Com o aumento de capital, a EDP vai passar a ter em bolsa dois ativos distintos, mas que têm subjacente exatamente o mesmo: a própria empresa. Além das ações, haverá também direitos que permitem comprar ações, sendo ambas representativas do capital da elétrica liderada interinamente por Miguel Stilwell d’Andrade. Uma vez que o ativo subjacente é o mesmo, deveriam ter ambos o mesmo valor, o que nem sempre acontece. O mercado nem sempre é eficaz.

O equilíbrio deve ser a norma. Considerando o aumento de capital em curso, estando a EDP a cotar nos 4,546 euros, seria natural que os direitos da empresa estivessem a ser transacionados a 10,60 cêntimos cada. Sendo necessários 11,75 destes títulos para comprar cada nova ação a um custo de 3,30 euros, cada, comprar ações da EDP no mercado ou as novas ações que ainda vão chegar à bolsa, custaria exatamente o mesmo.

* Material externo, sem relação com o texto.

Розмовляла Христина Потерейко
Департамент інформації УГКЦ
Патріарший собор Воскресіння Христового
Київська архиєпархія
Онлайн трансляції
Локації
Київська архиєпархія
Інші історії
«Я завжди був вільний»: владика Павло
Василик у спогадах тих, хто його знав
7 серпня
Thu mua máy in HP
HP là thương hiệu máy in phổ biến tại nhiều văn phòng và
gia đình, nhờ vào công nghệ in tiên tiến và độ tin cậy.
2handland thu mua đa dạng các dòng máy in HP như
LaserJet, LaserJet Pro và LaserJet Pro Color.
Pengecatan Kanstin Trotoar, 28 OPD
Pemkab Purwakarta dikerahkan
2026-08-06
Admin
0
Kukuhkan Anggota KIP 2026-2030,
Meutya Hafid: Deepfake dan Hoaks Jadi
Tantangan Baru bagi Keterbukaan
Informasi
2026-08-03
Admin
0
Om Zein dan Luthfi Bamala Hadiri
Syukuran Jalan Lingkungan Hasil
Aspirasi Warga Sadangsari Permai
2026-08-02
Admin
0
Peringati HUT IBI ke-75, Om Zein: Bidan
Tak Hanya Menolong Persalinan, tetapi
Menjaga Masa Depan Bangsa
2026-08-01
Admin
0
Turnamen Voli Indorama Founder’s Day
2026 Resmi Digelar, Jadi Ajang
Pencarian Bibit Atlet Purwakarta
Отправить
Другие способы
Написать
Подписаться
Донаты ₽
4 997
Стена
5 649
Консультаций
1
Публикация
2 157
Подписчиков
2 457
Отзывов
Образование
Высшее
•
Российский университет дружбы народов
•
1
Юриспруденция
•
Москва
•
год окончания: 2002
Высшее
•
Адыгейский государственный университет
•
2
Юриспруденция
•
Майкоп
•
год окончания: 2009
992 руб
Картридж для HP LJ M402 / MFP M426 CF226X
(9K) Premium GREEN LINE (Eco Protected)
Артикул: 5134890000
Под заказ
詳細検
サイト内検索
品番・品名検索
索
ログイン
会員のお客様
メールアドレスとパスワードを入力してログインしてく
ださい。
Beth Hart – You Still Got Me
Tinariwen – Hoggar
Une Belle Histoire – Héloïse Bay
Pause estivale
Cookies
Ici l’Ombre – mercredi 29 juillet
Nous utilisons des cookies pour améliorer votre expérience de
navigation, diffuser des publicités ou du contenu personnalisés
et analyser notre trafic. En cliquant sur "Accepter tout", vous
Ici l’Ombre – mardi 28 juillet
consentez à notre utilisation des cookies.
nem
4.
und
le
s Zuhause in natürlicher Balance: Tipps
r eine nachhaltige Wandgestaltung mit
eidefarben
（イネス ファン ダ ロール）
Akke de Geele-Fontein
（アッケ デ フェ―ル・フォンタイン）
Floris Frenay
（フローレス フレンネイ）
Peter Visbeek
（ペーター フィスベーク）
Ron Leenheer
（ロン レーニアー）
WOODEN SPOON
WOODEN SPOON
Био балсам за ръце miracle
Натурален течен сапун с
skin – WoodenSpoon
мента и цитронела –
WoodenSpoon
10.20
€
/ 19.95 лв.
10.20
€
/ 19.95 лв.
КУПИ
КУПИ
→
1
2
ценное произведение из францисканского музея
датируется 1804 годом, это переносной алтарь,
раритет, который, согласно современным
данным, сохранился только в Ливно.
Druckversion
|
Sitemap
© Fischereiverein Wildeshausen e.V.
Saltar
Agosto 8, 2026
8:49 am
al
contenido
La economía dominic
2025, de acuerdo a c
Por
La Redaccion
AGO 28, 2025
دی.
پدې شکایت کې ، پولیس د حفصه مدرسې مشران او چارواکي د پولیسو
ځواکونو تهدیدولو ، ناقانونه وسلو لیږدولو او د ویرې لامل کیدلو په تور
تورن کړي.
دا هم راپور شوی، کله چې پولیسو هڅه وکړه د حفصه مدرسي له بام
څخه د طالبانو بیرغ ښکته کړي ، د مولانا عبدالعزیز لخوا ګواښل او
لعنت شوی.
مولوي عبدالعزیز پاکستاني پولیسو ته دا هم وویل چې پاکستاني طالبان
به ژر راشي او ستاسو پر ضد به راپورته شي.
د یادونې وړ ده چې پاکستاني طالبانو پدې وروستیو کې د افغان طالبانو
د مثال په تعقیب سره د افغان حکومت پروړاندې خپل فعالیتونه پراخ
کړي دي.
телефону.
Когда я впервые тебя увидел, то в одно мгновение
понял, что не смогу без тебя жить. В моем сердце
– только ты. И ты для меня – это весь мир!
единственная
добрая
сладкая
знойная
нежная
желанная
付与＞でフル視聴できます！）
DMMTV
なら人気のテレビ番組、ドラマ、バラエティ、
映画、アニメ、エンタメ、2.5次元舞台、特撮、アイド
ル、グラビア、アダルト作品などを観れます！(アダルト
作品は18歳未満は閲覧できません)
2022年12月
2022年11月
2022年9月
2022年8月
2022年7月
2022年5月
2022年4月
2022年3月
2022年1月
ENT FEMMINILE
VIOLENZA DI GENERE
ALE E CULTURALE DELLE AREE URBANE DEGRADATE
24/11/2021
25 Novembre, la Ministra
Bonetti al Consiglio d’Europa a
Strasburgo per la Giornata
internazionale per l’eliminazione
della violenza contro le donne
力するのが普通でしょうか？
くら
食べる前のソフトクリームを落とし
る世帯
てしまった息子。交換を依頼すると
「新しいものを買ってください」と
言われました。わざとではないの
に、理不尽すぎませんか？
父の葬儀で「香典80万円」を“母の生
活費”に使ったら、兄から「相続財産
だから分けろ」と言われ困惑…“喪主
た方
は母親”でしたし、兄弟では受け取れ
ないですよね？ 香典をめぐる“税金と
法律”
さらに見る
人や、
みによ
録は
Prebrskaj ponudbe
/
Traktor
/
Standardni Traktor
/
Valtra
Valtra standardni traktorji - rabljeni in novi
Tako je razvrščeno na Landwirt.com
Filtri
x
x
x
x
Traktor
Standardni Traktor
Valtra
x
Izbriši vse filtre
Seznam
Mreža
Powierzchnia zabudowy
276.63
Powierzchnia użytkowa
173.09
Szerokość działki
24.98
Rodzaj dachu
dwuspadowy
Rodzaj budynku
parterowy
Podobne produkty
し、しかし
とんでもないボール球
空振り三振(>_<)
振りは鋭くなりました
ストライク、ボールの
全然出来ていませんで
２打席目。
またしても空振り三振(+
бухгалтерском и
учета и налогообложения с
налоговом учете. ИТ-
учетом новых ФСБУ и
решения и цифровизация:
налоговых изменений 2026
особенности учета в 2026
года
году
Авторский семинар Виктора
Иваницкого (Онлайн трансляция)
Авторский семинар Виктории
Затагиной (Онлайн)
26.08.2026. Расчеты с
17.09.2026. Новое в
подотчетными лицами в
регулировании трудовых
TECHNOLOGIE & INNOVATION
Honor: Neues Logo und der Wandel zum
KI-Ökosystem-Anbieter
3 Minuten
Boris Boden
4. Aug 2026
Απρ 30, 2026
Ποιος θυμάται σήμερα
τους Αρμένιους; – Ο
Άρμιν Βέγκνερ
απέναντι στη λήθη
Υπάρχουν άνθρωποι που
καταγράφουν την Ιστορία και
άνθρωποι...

Contudo, em muitos momentos tende a haver uma falha de sintonia entre os dois ativos, o que abre a porta à realização de estratégias de arbitragem em que os investidores mais profissionais tendem a procurar ganhar com diferenças ligeiras de valor. E fazem-no tanto quando percebem que os direitos estão “baratos” e as ações “caras”, como quando as ações estão “baratas” e os direitos a negociar a prémio (como aconteceu na primeira sessão de negociação destes na bolsa de Lisboa).

Parece simples perceber os momentos de desequilíbrio no mercado, mas não é assim tão fácil executar a estratégia que pode permitir capitalizar essa falha das bolsas. Para realizar uma estratégia de arbitragem é necessário ser rápido, mas também ter quem lhe empreste ações da empresa (regra geral, um banco) em questão, neste caso a EDP, o que traz custos que nem sempre são suportáveis para os pequenos aforradores.

Mas vamos a exemplos. Quando, por exemplo, as ações estão “baratas” em relação aos direitos de subscrição das novas ações da EDP, a estratégia passa por recorrer ao mercado para comprar os títulos da EDP ao mesmo tempo que, recorrendo a um empréstimo de títulos, vende o número de direitos proporcional ao número de ações adquiridas.

Esta operação tem de ser feita em simultâneo, de forma a cristalizar o diferencial identificado no mercado. Depois de feita esta operação, resta ao investidor esperar que o mercado faça o seu trabalho, ou seja, que “force” o regresso a uma situação de equilíbrio, em que o preço das ações e o implícito nos direitos seja igual. Aí, terá de, em simultâneo, desfazer-se das ações adquiridas e comprar os direitos em mercado para os devolver a quem lhos emprestou. A diferença do valor gasto na primeira fase para a segunda, deduzindo-se os encargos com o empréstimo, é lucro.

Quando a situação é inversa, também é possível ganhar dinheiro com recurso à arbitragem. Numa situação em que os direitos estejam “baratos”, ou seja, a negociar a um valor que permita às novas ações um valor implícito inferior ao das ações, o investidor deve comprar esses títulos no mercado, vendendo o número equivalente em ações obtidas sob empréstimo. Mais uma vez, com o regresso a uma situação de equilíbrio em mercado, desfaz as posições, embolsando a diferença.

Desfazer a posição é uma das formas de o fazer, sendo esta a lógica da arbitragem. Mas também pode manter os direitos e exercê-los, comprando as novas ações e só depois, uma vez que estas sejam admitidas à negociação, proceder ao reembolso dos títulos obtidos sob empréstimo, ganhando a diferença de valor entre o custo que fixou na altura da compra dos direitos e o preço superior a que as ações se encontrem a negociar no mercado.